The Kassadin pick is what makes this perfect draft phase possible. Let’s return to those two questions we asked before:

  • Does the champion fit our potential team compositions?
  • Can the champion handle the matchup we’re placing it into?

Kassadin is a generically strong champion who fits into a number of compositions in the mid lane. However, as a flex pick, he also has more matchup flexibility. If countered mid, he can go top, and vice versa. This forces SKT into an even more specific set of strategies, even if they do manage to predict the Kassadin top. Essentially, the Kassadin pick gives Shield a number of options, while restricting SKT’s options significantly.
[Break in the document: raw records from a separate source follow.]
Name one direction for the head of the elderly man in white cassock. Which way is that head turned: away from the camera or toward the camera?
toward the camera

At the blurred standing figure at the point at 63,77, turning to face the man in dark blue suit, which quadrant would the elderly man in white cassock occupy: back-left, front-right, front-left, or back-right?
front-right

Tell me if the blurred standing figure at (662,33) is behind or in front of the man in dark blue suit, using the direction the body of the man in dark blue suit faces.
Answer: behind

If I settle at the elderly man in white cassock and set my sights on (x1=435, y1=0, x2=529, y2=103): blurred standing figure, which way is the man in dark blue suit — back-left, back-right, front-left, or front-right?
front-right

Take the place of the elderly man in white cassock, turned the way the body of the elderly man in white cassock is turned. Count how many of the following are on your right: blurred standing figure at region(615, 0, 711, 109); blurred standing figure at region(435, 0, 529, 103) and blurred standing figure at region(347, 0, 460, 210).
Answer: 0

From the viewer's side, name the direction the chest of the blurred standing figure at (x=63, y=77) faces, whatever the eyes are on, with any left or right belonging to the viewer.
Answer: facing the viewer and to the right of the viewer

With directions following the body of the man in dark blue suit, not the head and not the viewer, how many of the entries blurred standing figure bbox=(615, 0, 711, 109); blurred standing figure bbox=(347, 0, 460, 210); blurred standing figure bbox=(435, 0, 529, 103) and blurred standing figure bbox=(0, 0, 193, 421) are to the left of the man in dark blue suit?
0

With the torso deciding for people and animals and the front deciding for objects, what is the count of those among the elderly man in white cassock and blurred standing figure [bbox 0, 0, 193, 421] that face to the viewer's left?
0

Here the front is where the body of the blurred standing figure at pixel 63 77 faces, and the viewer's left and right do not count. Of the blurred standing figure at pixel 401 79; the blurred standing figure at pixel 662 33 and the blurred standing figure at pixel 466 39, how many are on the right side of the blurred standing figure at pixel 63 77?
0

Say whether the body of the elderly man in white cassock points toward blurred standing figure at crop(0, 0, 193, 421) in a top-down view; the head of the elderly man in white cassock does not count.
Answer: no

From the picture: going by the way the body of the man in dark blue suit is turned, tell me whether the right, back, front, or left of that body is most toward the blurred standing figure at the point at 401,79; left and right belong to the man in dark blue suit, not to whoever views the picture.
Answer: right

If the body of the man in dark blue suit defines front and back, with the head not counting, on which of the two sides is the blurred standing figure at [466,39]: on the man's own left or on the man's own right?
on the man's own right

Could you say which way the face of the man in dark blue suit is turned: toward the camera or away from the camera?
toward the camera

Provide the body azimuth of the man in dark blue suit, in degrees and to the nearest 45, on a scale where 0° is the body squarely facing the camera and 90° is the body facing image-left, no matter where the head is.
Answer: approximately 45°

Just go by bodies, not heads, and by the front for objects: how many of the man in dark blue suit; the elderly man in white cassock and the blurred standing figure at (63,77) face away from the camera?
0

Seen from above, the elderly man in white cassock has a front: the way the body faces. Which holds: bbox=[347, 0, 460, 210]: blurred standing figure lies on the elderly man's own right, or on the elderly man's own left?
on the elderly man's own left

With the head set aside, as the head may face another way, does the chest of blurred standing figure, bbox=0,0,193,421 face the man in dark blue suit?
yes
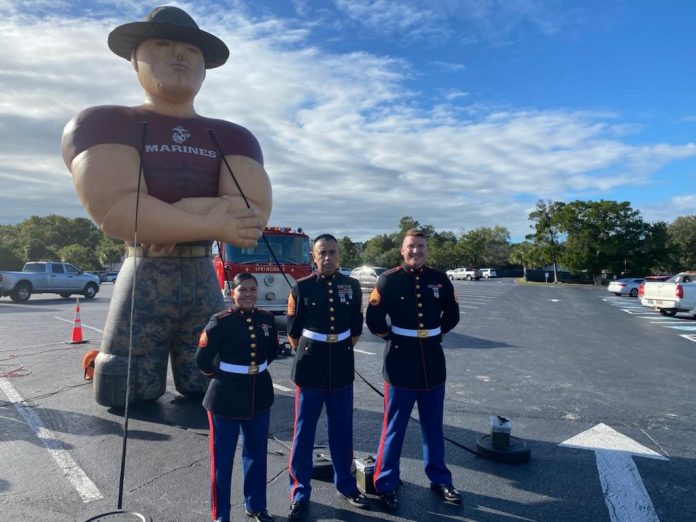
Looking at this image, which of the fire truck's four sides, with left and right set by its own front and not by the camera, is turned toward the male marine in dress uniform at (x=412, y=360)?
front

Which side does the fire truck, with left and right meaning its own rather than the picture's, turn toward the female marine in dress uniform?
front

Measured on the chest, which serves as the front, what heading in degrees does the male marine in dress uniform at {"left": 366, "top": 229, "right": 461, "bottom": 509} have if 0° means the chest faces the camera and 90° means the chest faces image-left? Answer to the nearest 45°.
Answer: approximately 0°

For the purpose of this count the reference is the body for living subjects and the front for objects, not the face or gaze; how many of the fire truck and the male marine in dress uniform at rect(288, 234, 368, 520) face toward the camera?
2

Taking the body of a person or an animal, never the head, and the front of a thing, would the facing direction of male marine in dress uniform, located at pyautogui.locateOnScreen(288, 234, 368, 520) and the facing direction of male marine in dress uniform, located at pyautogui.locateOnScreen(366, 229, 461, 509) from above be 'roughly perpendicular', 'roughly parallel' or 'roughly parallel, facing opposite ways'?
roughly parallel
On top of that, the Lee Sin pick is brilliant. Kassadin’s weak laning phase is balanced out by Lee Sin’s strong early pressure. Moreover, the strong early ganks by Lee Sin would be a strong counter to Kassadin, so by securing Lee Sin, they shore up a weakness of theirs, while preventing SKT from taking advantage of one of that weakness. After that, SKT grabs Kha’Zix and Dr. Mundo. While both of those are strong picks, they aren’t particularly inspired, and SKT’s composition seems less inspired. Shield responds with Janna/Lucian.


Under normal circumstances, this may seem like a strange pick. You want high damage vs Dr. Mundo, or he will become nearly invincible. Lucian is hardly the most damaging AD Carry. However, what Shield has up their sleeve is a third carry pick coming out of the mid lane. The Janna adds to the team’s general mobility, while giving enough peel to Lucian that Ahri, Kassadin, and Lee Sin can all focus on zoning or diving the enemy carries. From there, the team’s composition basically finishes itself, as we saw the Ahri pick locked in earlier.

However, it could easily have gone another way. We see Shield hover over a few picks that could have been made, and would have changed the composition significantly.


Xerath could serve the same purpose as Ahri, as his long-ranged damage could still zone Vayne and Orianna out, and help clean up in a chase. As well, his stun could also function similarly to Ahri’s charm, but he would risk getting caught by an Orianna Shockwave by getting too close, and wouldn’t be able to chase as well as Ahri. Overall, Xerath would simply have to play more perfectly to accomplish the same thing as Ahri.

Twisted Fate

If Xerath is the far-back version of Ahri, Twisted Fate would serve as the all-in version. While Ahri could use her charm to initiate, and simply back off if it missed, Twisted Fate’s main initiation requires using Destiny to teleport to the opposing team, then using his Pick a Card stun. It could have worked with this composition, but it would have been much more all-in. As well, Kassadin’s weak early-mid game and limited follow-up from the Lucian and Janna lane would give Twisted Fate little support in his trademark ganks.


While there was no Syndra hover, Syndra is one of the best counters to Orianna in lane, and her stun would initiate just as well as Ahri’s charm. However, Syndra’s complete lack of mobility would put her at a huge threat to be jumped by Kha’Zix. A simple Kha’Zix Orianna combo would have wreaked havoc on Syndra’s ability to zone out the carries, while Ahri can simply Spirit Rush in response to avoid such a combo.